Very true, many people do not need to make long journeys, but some do. What about those on busses, alternative fuel vehicles and bicycles who will get caught up in this?
Well it’s not a perfect solution but what is? I am coming round to the idea that people are not going to curtail their car use easily so some headline grabbing activity is maybe needed.
Cars and traffic really is blight on our health and urban environment but any tiny action to try and nudge people in a different direction is met with howls of protest or excuses as to why THEIR car journey is completely necessary it is just other people who are the problem.
Who would drive in Lewisham by choice at rush hour?
I’m a big fan of pool riding. The cab app ViaVan offers this service, along with Uber Pool where you can share a ride in a hybrid vehicle and share the cost which brings the price down compared to using a normal cab.
Sharing a ride to work with a colleague is also a great idea, it cuts down on the amount of cars on the road. I’ve done it in the past and has worked out well for me in the past. It reduces the stress of travelling on public transport and helps the car owner with their fuel costs.
If Extinction Rebellion walked the length of the everyday gridlocked traffic, posting leaflets for Uber Pool to idling drivers, that would be a very positive action - helping people, rather than inconveniencing them.

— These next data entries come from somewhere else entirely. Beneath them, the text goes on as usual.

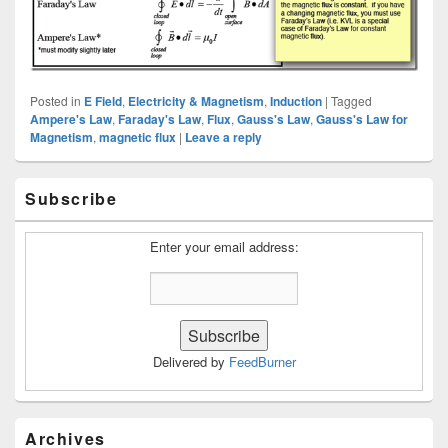
Posted in
E Field
,
Electricity & Magnetism
,
Induction
|
Tagged
Ampere's Law
,
Faraday's Law
,
Flux
,
Gauss's Law
,
Gauss's Law for
Magnetism
,
magnetic flux
|
Leave a reply
Primary
Subscribe
Sidebar
Widget
Area
Enter your email address:
Delivered by
FeedBurner
Archives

The future is electric vehicles and efficiently-allocated ride sharing via mobile app. Uber is pushing both.
I don’t disagree in principle, and support the actions generally. However, they’ve yet to learn what the trade union movement (mostly) and Poll Tax movement learned decades ago: don’t hit the public where it hurts, hit the government.
Persuading the public is barely a task. They are mostly persuaded. And these events don’t persuade anyone anyway.
Hit the government in votes or income.
Good job there aren’t any hospitals or A&E departments nearby this disruption.
Well clearly some people do - we have pretty good public transport by the standard of the rest of the country or even other cities. Most of can also walk a lot more than we do.
At least make a start with using the bus and remove a 5 seater car thats often filled with one person?
Well there is the Ambulance Station behind Sainsbury’s so they need to get out either on a back rat run or onto the South Circular.
I support this action. It is annoying and it wouldn’t be necessary if governments were acting responsibly, but they’re not, so we are where we are.